Text for analysis:
= = =

Transferring files over a serial connection

I had an internet connection that required a DSL modem to use, and so I looked at openwrt.org for their DSL compatible modems, and found the TP-Link TD-W8970 v1. After an extremely quick glance at top of the page, I saw that ADSL/VDSL works, and proceeded to purchase one since they were quite cheap.

Little did I know this router had a far greater obstacle than I expected…

What I neglected to notice on the page for the TP-Link TD-W8970 v1 was how to install OpenWrt on the device. 😅

Turns out, it’s not as simple as other routers I’ve used in the past (you just download the upgrade package, and install it). Not all is bad though, this is what is listed in the Installation instructions:

There are two viable ways to install OpenWrt; the “classic” method using serial access, or the “web interface hack” which allows to flash the firmware without opening the case!

Well! That “web interface hack” sounds pretty good to me!

Flashing OpenWrt without opening the case

Warning

Unfortunately, the SSID Config Injection method didn’t work with the firmware that the router came pre-installed with.

And more unfortunately, after getting a root shell with the StatPost method, I once again neglected to read all the finer details of the page and made a mistake.

= = =

Extracted data:
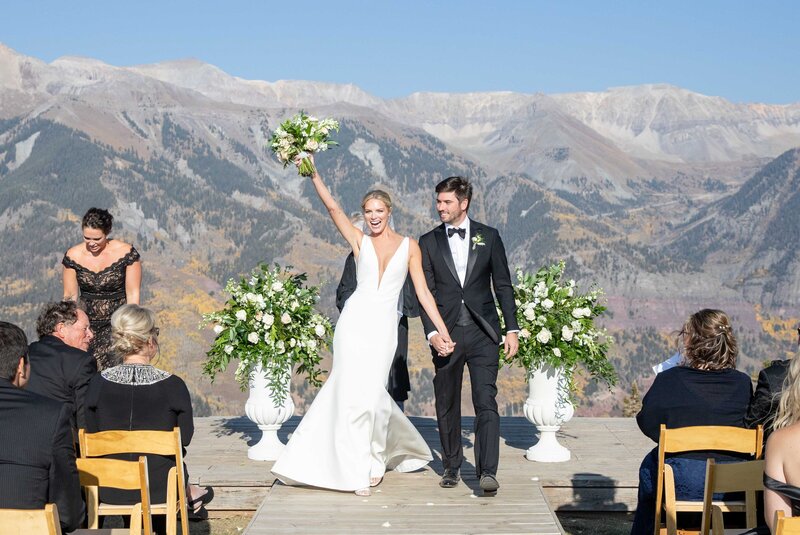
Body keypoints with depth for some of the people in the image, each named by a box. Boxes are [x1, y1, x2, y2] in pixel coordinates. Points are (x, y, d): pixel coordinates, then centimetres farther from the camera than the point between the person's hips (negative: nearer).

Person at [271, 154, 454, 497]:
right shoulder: (359, 240, 7)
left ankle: (374, 460, 20)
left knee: (370, 391, -4)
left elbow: (422, 292, 4)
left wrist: (442, 329, -2)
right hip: (354, 320, 1)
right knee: (352, 389, -2)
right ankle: (359, 467, 10)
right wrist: (313, 174, -15)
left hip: (383, 326, -1)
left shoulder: (409, 246, 7)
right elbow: (332, 207, -4)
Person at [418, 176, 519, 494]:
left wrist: (512, 329, 2)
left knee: (486, 402, -10)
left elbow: (503, 286, 8)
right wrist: (432, 332, -11)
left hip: (482, 332, -1)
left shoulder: (488, 237, 6)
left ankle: (487, 472, -11)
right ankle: (452, 466, 22)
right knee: (447, 405, 8)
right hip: (446, 334, 1)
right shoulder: (429, 242, 6)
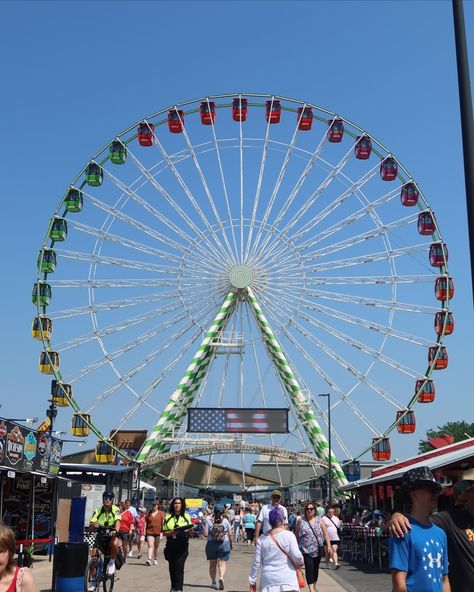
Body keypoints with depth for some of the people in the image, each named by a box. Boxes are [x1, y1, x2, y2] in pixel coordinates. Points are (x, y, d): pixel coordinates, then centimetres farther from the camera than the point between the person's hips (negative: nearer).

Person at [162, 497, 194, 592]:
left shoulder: (186, 516, 9)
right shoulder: (168, 517, 8)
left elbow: (191, 531, 12)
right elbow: (164, 532, 3)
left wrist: (188, 530, -11)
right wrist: (172, 532, -16)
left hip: (182, 545, -2)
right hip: (171, 544, 2)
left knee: (179, 565, -11)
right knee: (172, 566, 6)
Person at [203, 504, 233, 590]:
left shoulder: (209, 521, -4)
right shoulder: (225, 521, -3)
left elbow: (205, 534, -7)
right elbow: (230, 534, 0)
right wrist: (231, 543, 14)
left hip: (211, 544, 1)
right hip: (224, 544, -1)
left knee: (212, 564, 14)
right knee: (222, 563, -1)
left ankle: (213, 582, 19)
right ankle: (221, 577, -26)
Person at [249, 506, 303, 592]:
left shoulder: (262, 539, 3)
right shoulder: (289, 535, -7)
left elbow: (256, 562, 6)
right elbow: (296, 555, -13)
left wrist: (252, 580, 15)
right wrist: (300, 562, 9)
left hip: (268, 581, 3)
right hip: (286, 581, -3)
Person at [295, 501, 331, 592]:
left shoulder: (319, 520, 5)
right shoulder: (301, 521, 0)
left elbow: (325, 534, 3)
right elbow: (296, 535, 5)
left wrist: (328, 545, -5)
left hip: (318, 550, 3)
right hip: (306, 550, -3)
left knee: (315, 569, 12)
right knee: (309, 568, -14)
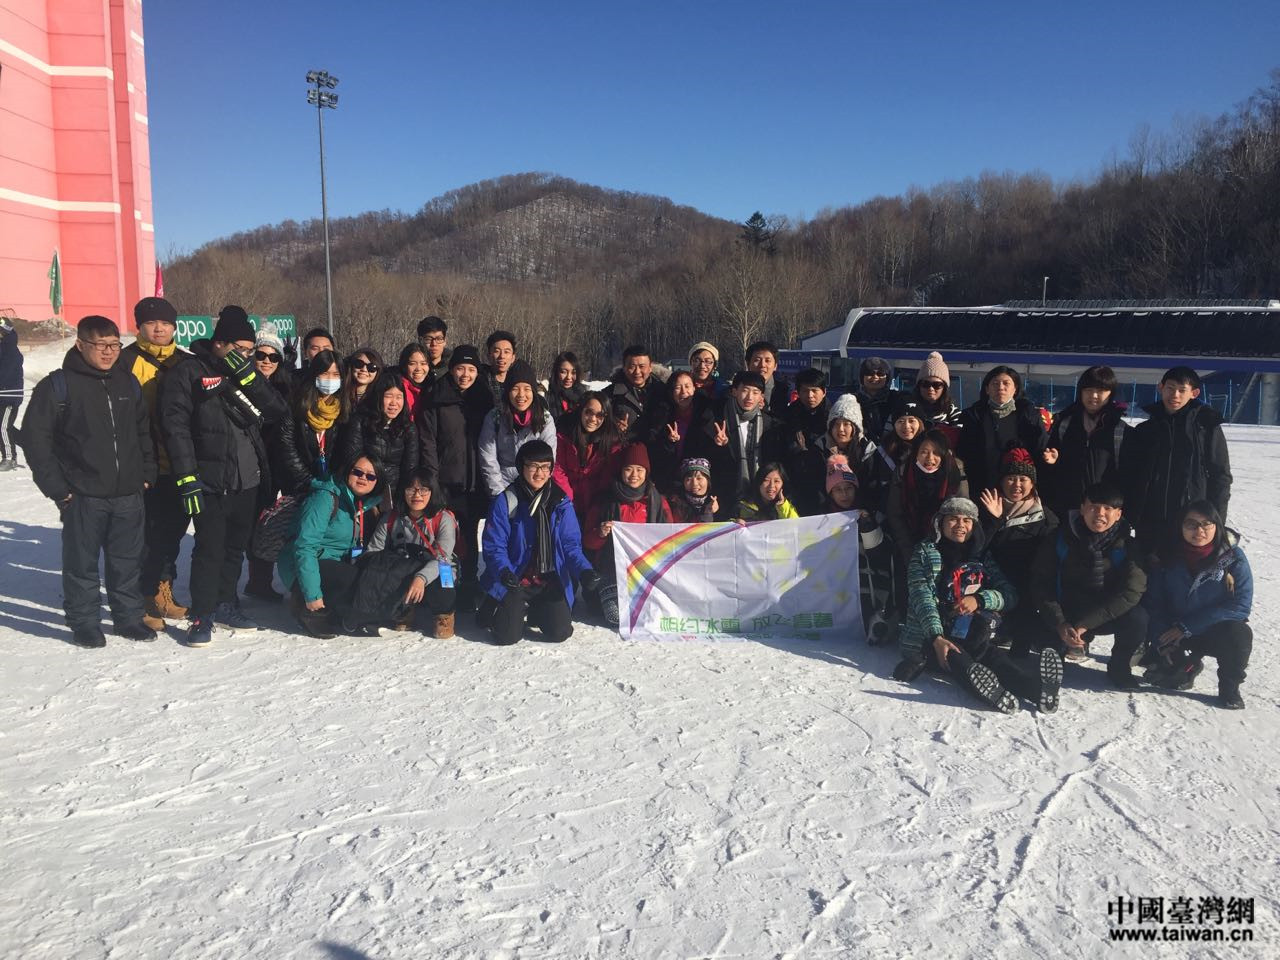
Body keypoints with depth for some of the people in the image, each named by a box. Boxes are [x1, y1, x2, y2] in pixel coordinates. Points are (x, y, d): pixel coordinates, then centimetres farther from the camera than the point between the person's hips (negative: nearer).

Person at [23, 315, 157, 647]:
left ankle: (128, 616, 24)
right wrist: (56, 487, -9)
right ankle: (83, 622, 18)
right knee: (82, 561, 5)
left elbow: (144, 430, 18)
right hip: (83, 495, -4)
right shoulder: (58, 385, -6)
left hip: (128, 494, 4)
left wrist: (146, 474, 10)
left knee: (127, 560, 12)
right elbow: (35, 437, -6)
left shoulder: (128, 382, 10)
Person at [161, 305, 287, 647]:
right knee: (209, 549, -6)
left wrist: (247, 375, -10)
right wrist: (187, 478, -17)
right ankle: (202, 616, 5)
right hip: (210, 482, -6)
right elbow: (175, 427, -11)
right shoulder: (190, 373, -5)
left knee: (236, 546, 15)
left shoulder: (246, 374, 13)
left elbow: (277, 411, 1)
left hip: (248, 481, 6)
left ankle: (225, 604, 29)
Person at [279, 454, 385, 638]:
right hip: (305, 569, -8)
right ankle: (308, 611, -10)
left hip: (338, 566, 8)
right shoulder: (326, 498, -16)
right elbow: (305, 547, -24)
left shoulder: (365, 505, 8)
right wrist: (312, 595, -28)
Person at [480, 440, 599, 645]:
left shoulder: (561, 502, 1)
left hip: (551, 581, 2)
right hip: (515, 581, -2)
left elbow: (571, 544, 1)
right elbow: (494, 546, -8)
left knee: (558, 633, -12)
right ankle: (511, 610, 22)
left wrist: (584, 571, -17)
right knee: (507, 635, -15)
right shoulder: (505, 502, -7)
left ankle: (537, 612, 23)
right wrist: (503, 570, -28)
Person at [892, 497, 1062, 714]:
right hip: (930, 638, -3)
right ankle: (994, 694, -66)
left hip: (972, 637, 3)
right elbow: (921, 597, -9)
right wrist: (937, 638, -25)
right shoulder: (925, 552, 5)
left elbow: (1009, 594, 7)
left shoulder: (981, 558, 17)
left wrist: (979, 600, -14)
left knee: (995, 657, -31)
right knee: (957, 660, -36)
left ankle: (1039, 688, -59)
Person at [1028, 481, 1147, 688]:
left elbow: (1131, 591, -19)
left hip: (1108, 615, -1)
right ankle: (1077, 643, 14)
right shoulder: (1060, 539, -9)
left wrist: (1085, 624, -25)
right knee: (1041, 639, -25)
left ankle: (1119, 666, 0)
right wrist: (1060, 624, -21)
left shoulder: (1127, 544, -11)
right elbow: (1041, 585, -7)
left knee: (1137, 618, -31)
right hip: (1066, 615, 1)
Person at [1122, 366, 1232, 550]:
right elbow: (1127, 475, 9)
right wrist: (1128, 517, 1)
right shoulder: (1144, 431, 9)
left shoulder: (1207, 428, 2)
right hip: (1150, 523, 3)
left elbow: (1220, 475, 3)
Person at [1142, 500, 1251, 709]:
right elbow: (1154, 603, -4)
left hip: (1219, 632, -1)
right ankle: (1188, 666, 16)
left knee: (1239, 634, -35)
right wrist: (1163, 642, -19)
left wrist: (1186, 628, -24)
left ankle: (1230, 687, -5)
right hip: (1174, 632, 1)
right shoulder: (1168, 557, -6)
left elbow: (1241, 605, -20)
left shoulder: (1234, 557, -13)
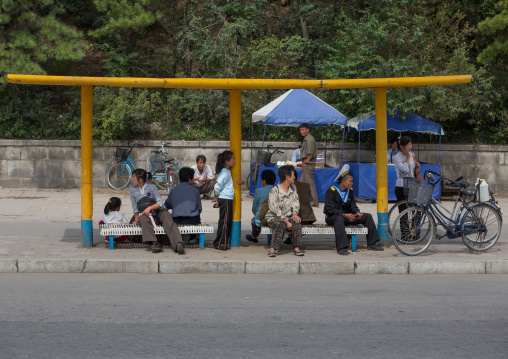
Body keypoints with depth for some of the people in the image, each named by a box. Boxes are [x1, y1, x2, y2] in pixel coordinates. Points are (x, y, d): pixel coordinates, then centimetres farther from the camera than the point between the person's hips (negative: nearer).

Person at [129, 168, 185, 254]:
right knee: (143, 219, -36)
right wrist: (136, 220, 14)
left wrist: (150, 208, -17)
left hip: (159, 212, -1)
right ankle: (155, 243, -53)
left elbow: (160, 203, -4)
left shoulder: (152, 187, 2)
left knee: (169, 222, -33)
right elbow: (135, 207, 19)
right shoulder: (133, 189, 13)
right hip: (145, 215, 1)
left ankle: (179, 244, -56)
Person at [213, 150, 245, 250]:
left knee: (228, 221, 13)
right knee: (224, 222, -6)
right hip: (225, 200, -10)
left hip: (228, 200, 10)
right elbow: (217, 187, -19)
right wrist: (217, 200, -10)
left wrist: (238, 183, 12)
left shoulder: (227, 171, 14)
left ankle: (225, 242, 19)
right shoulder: (224, 173, -16)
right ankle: (220, 244, -2)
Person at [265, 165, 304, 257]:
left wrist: (295, 213, -12)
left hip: (288, 216, 5)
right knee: (281, 224, -37)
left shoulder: (293, 187, 10)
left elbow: (295, 201, 9)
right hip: (273, 218, -5)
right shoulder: (275, 191, -14)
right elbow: (275, 209, -20)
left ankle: (296, 248, -28)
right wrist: (286, 221, -27)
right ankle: (272, 249, -38)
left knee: (296, 222, -28)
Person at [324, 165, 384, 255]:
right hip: (332, 217, -7)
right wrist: (344, 215, -32)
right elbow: (330, 209, -22)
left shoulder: (350, 191, 7)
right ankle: (341, 247, -48)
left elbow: (353, 206, 9)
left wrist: (357, 213, -15)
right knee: (339, 219, -43)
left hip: (346, 216, 7)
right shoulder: (331, 191, -15)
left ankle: (371, 244, -1)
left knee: (367, 216, -4)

= = =

Things to do:
1. Name every method for getting OpenWrt onto the router, or for getting into the router, that the text about the TP-Link TD-W8970 v1 mentions.
2. In the text about the TP-Link TD-W8970 v1, which website did the writer search for DSL-compatible modems?

Numbered responses:
1.
- the "classic" method using serial access
- the "web interface hack"
- the SSID Config Injection method
- the StatPost method

2. openwrt.org